Design Educators Workshop: Applying the Flipped Classroom Pedagogy to Design Courses

October 21, 2018 12:37 PM

Peter Scupelli taught a workshop for 40 university design educators at Tsinghua University October 21, 2018 as part of the Design 3.0 International Forum held in Beijing, China. The workshop focused on how design educators might use the flipped classroom pedagogy to teach design courses. Dr Scupelli used the Dexign Futures course as a case study. Dexign Futures is a required course he developed for third year undergraduate design students at the School of Design at Carnegie Mellon University.

Dexign Futures Case Study
How might design educators address new challenges in design education? Currently, design educators are caught between challenges: first, teaching well-established design traditions based on craft and making; and second, training students to situate their artifact making within transitional times in a volatile and exponentially changing world.
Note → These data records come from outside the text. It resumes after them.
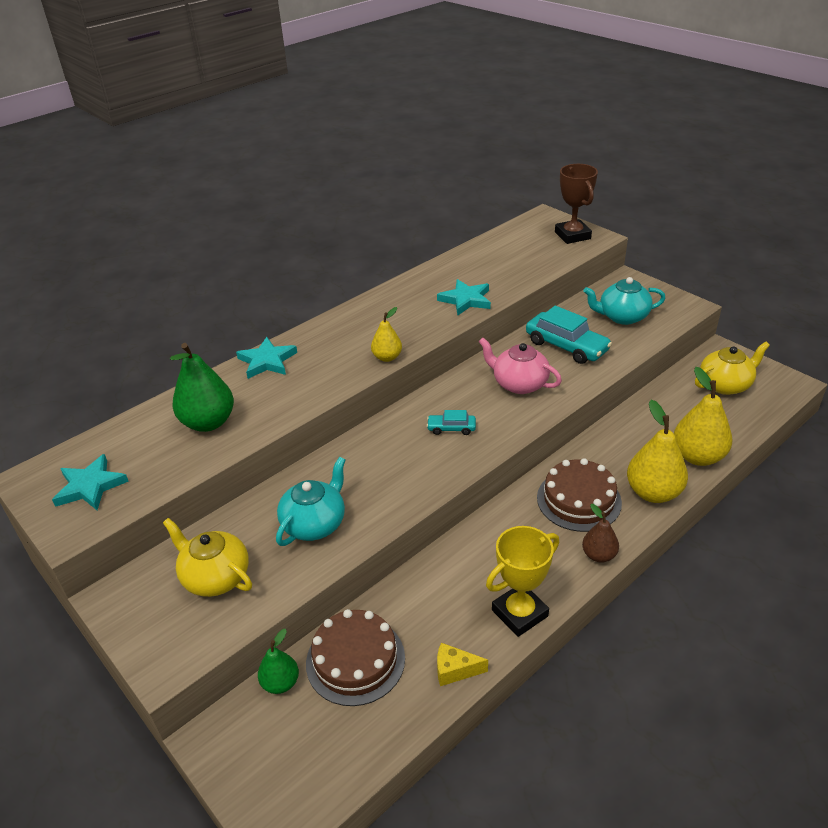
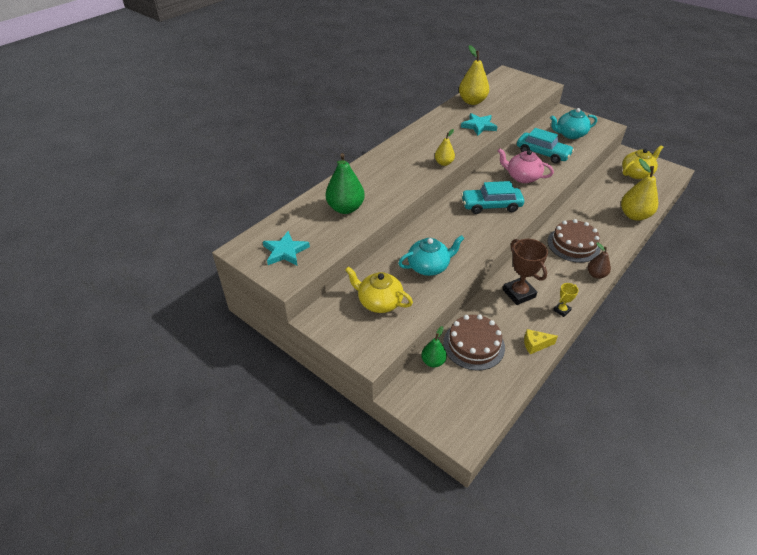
camera: 10 degrees left, 5 degrees up
(267, 361) = (366, 169): turquoise star -> none
(315, 524) = (429, 266): turquoise teapot -> turquoise teapot turned 45 degrees clockwise
(451, 428) = (491, 205): turquoise car -> turquoise car, size x1.96
(519, 613) = (561, 310): yellow trophy -> yellow trophy, size x0.51
(572, 235) = (529, 84): brown trophy -> brown trophy (519, 293)
(653, 492) = (615, 237): yellow pear -> yellow pear (472, 101)

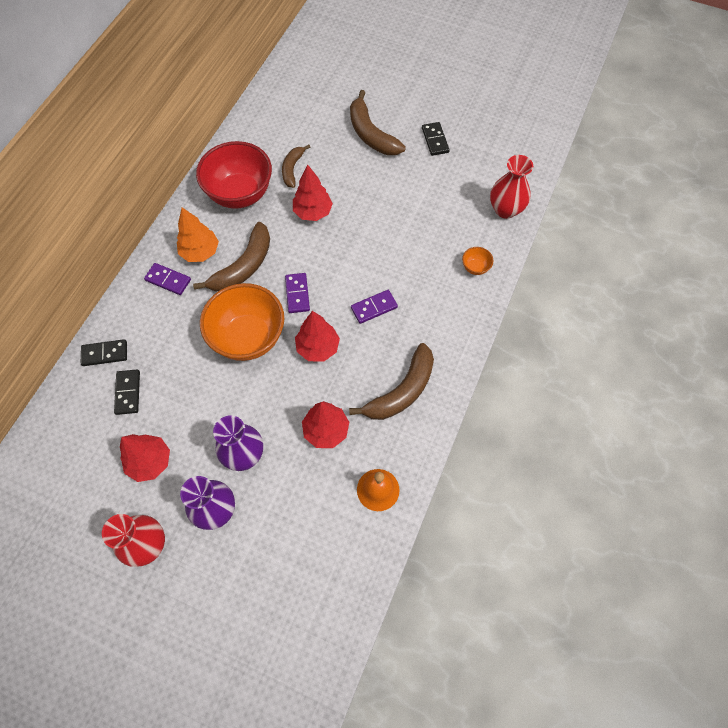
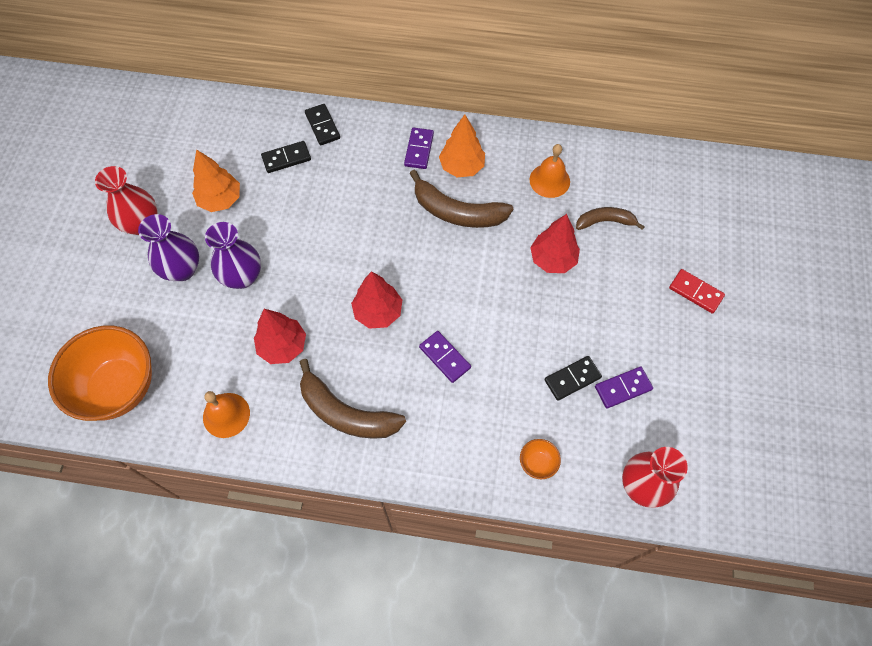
camera: 75 degrees right, 0 degrees up
(150, 462) = (220, 200): red tree -> orange tree
(240, 194) = (549, 180): red bowl -> orange bell
(248, 338) = (372, 242): orange bowl -> orange bowl (118, 387)
(297, 294) = (439, 273): purple domino -> purple domino (623, 388)
(371, 134) = (695, 292): brown banana -> red domino
(435, 140) = (720, 371): black domino -> black domino (572, 379)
The tension design educators navigate involves teaching the core of a discipline in relation to an expanding periphery where multiple disciplines interact. The epistemic challenge is how to initiate students into the field’s crystallized knowledge at the same time as fluid, emergent knowledge. Some design educators may yearn for simpler times focusing on mastery of the deep disciplinary cores. Others may discount their own core disciplinary teaching in favor of exploration of the rapidly shifting disciplinary peripheries to meet new challenges and opportunities. We acknowledge both perspectives and further posits that students need exposure to both the core and periphery of design. This introduces an interesting learning challenge: an implicit contradiction for students of design where the core/making tends to reinforce short time horizon thinking; and the disciplinary periphery requires long time horizon visioning. We try to address this challenge by aligning short-term design opportunities with sustainable development plans for long time horizons. We merge design thinking and futures thinking to create “deXign” thinking. A flipped classroom pedagogy integrates design studio with an online component. The course described is called Dexign Futures. Dexign Futures is a required design studies class for all third year undergraduate students in the products, communications, and environments tracks in the School of Design at Carnegie Mellon University. Because traditional design pedagogy poorly equips designers to integrate current human-centered design methods with long-range strategic thinking, a challenge we explore through the class is how to teach designing for the long time horizon. The term deXign indicates an experimental type of design that integrates Futures Thinking with Design Thinking.